False-positive results from in-home tests may also cause a great deal of damage to the validity of proven HIV detection methods as well as the likelihood of individuals to repeat HIV testing after receiving highly upsetting untrue news. False positive outcomes from tests are most common in populations with a low occurrence of disease in the first place—like in HIV—where the occurrence of unknown cases is roughly 0.2%. The ability to perfectly detect such a small percentage of people infected even with a test that is highly sensitive and specific is extremely unlikely and the predictive value of the test will be noticeably low2.

Lastly and most obviously is the disconnect from care that occurs from in-home diagnostic kits. Public testing focuses on linking HIV-positive patients with counseling and treatment; though, when this diagnosis is done in private, a person’s anxiety may force them to exile where they never seek treatment and may even contemplate suicide1. It is important to note that diagnosing patients is only half of the battle, linking them to the appropriate care is the other half—something home testing inherently does not do.

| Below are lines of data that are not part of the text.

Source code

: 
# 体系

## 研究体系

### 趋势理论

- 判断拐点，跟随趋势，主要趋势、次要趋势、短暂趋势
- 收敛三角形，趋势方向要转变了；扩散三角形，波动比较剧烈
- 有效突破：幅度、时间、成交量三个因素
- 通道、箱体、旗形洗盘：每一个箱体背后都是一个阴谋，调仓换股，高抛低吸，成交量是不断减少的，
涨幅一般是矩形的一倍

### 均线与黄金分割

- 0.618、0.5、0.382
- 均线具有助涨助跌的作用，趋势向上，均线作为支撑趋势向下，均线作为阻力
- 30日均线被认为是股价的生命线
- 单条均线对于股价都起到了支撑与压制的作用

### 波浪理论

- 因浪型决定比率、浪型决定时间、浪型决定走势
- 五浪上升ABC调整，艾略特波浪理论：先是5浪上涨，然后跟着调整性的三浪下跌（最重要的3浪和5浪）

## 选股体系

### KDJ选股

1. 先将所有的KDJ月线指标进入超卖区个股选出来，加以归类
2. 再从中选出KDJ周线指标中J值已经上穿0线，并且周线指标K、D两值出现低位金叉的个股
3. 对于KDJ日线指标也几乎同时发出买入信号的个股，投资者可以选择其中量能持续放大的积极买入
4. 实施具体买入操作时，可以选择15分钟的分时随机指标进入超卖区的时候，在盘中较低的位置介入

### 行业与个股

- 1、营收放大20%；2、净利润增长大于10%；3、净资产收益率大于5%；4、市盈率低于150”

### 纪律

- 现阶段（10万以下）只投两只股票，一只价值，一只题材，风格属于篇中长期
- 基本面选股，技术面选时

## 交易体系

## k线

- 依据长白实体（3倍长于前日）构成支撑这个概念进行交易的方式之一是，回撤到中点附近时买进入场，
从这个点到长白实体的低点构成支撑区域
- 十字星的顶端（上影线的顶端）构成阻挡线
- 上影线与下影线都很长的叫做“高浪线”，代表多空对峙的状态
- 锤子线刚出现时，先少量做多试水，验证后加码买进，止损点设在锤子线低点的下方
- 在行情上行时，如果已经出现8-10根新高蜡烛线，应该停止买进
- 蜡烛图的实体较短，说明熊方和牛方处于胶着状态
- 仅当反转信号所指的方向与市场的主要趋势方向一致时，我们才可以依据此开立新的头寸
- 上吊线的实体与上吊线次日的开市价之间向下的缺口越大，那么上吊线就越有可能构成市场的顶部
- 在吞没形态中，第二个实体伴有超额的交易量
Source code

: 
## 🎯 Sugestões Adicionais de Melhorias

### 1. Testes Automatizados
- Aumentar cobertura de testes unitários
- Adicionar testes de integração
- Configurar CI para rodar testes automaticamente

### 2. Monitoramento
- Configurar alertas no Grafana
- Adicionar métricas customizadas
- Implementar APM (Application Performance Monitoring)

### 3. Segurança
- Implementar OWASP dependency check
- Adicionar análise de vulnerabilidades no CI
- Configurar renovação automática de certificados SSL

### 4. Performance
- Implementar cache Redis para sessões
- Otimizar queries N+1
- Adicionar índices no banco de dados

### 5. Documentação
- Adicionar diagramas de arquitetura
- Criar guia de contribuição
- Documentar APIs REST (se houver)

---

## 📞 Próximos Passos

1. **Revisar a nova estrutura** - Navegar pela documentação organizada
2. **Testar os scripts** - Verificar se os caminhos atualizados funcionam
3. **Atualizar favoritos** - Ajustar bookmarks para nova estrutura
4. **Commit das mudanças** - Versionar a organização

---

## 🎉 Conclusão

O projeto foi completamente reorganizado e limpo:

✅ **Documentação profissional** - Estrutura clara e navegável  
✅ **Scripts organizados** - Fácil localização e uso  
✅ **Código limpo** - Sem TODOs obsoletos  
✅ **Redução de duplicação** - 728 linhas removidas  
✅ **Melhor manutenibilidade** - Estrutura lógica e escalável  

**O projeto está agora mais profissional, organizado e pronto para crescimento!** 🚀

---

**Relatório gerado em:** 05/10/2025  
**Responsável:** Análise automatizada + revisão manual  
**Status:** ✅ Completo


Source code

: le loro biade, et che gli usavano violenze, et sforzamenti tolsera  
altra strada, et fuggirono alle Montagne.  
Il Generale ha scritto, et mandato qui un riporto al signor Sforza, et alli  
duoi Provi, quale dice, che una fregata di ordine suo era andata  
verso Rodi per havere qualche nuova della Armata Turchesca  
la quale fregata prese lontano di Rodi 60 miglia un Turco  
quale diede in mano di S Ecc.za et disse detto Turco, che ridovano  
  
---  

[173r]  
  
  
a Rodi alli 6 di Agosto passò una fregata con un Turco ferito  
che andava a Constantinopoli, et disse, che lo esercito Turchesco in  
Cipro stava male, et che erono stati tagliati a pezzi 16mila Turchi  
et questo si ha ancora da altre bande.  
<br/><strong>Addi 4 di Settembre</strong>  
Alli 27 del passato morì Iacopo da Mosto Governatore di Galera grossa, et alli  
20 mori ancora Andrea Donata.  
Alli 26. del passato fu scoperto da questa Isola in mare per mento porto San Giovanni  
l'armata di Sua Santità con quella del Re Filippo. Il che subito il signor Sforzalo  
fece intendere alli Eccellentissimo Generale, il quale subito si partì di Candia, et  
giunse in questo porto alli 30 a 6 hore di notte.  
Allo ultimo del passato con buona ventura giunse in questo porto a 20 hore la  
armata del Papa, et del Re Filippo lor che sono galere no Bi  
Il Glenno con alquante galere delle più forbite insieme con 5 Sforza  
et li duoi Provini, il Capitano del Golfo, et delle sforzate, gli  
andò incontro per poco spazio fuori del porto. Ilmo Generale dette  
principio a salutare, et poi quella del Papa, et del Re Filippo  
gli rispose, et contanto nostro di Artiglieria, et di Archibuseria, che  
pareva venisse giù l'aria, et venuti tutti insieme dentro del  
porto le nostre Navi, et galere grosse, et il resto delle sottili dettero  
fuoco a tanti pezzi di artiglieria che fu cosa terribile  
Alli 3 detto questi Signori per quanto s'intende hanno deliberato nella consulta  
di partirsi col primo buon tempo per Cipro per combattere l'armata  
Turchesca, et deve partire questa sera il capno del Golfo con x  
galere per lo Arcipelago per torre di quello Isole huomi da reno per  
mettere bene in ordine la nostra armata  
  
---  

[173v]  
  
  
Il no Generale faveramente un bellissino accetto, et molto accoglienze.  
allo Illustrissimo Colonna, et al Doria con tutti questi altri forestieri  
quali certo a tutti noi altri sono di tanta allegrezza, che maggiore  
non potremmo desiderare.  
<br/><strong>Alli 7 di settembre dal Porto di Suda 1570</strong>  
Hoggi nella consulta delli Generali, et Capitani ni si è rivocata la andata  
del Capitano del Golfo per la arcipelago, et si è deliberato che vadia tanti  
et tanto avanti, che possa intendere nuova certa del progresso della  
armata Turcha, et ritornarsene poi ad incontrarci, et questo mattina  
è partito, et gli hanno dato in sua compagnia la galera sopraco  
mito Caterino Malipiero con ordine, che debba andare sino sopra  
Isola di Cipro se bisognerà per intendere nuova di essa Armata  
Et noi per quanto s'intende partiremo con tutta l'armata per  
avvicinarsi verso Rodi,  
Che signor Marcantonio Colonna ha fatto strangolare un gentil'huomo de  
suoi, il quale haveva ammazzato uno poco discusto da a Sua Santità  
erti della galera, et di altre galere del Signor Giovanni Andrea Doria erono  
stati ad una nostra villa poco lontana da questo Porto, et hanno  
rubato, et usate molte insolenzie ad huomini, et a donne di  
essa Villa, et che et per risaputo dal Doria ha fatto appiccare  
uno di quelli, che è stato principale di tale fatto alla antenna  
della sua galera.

“The more you know, the more you can control” is a saying that is at the heart of reducing the amount of HIV transmissions person-to-person by knowing one’s status. HIV home testing kits such as OraQuick sounds like a promising way to reduce the number of transmissions since they are quick and convenient for the user, but whether these tests will actually reach those individuals who are at greatest risk is doubtful. At home kits may also promote risky behaviors, increase the numbers of false-positives and –negatives, and deteriorate the linkage to care that is vital to those with new diagnoses.

Will in-home HIV testing kits be the assistance needed in decreasing the HIV transmission concern—some professionals are questionable. Now after reviewing the facts on HIV home testing, what is your stance on the subject?

Sources:

1. Chesney, Margaret A., and Ashley W. Smith. “Critical Delays in HIV Testing and

Care.” American Behavioral Scientist. Apr. 1999. 17 Feb. 2013             <http://abs.sagepub.com/content/42/7/1162.short>.

2. Walensky, Rochelle P., and David Paltiel. “Rapid HIV Testing at Home: Does It Solve

a Problem or Create One?” Annals of Internal Medicine (2006): 459-562.

3. Fleming, P. L. “HIV Prevalence in the United States, 2000.” Feb. 2002. 18 Feb. 2013

<http://stdpreventiontraining.jhmi.edu/docs/Fleming%20et%20al_HIVPrev_Seattle_CROI_2002.pdf>.

4. McNeil, Donald G. “Another Use for Rapid Home H.I.V. Test: Screening Sexual

Partners.” The New York Times. 5 Oct. 2012. 18 Feb. 2013 <file:///Users/ska020/Desktop/Another%20Use%20for%20Home%20H.I.V.%20Test%20-%20Screening%20Partners%20-%20NYTimes.com.webarchive>.

5. Phillips, Kathryn A. “Potential Use of Home HIV Testing.” The New England Journal

of Medicine. 11 May 1995. 18 Feb. 2013 <http://www.nejm.org/doi/full/10.1056/NEJM199505113321918>.

6. “Possible Exposure to HIV?” How long it takes to test HIV positive after infection.